Employment type has moderate impact.

These insights help prioritize important features.

Common Insights Obtained from Bivariate Analysis

Strong predictors
Weak predictors
Feature interactions
Correlations
Class relationships
Multicollinearity
Target associations

Benefits of Bivariate Analysis

Better feature understanding
Improved feature selection
Early detection of multicollinearity
Improved feature engineering
Better model performance
Stronger business insights

Limitations of Bivariate Analysis

Bivariate Analysis studies only two variables at a time.

It cannot fully capture:

Complex interactions
Higher-order relationships
Multivariable dependencies

These require:

Multivariate Analysis

Best Practices

Start with Univariate Analysis first
Use scatter plots for numerical variables
Use box plots for categorical vs numerical variables
Use Chi-Square tests for categorical variables
Check correlations before model training
Investigate highly correlated features
Study feature-target relationships carefully

Bivariate Analysis Workflow

A typical workflow is:

Identify variable types
Choose appropriate visualization
Calculate statistical measures
Analyze relationships
Identify significant associations
Detect multicollinearity
Document findings
Use insights for feature engineering and selection

Why Bivariate Analysis is Important

Bivariate Analysis is the bridge between understanding individual features and building predictive models. It reveals how variables interact, which features influence the target, and whether relationships exist that can improve model performance.
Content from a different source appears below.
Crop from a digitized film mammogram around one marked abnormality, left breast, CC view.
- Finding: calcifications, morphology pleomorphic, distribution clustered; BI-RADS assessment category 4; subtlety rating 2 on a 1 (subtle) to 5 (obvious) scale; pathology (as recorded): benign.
Many important Machine Learning decisions—including feature selection, feature engineering, multicollinearity handling, and model choice—are guided by insights obtained during Bivariate Analysis. It is one of the most valuable stages of Exploratory Data Analysis and an essential skill for every Data Scientist and Machine Learning Engineer.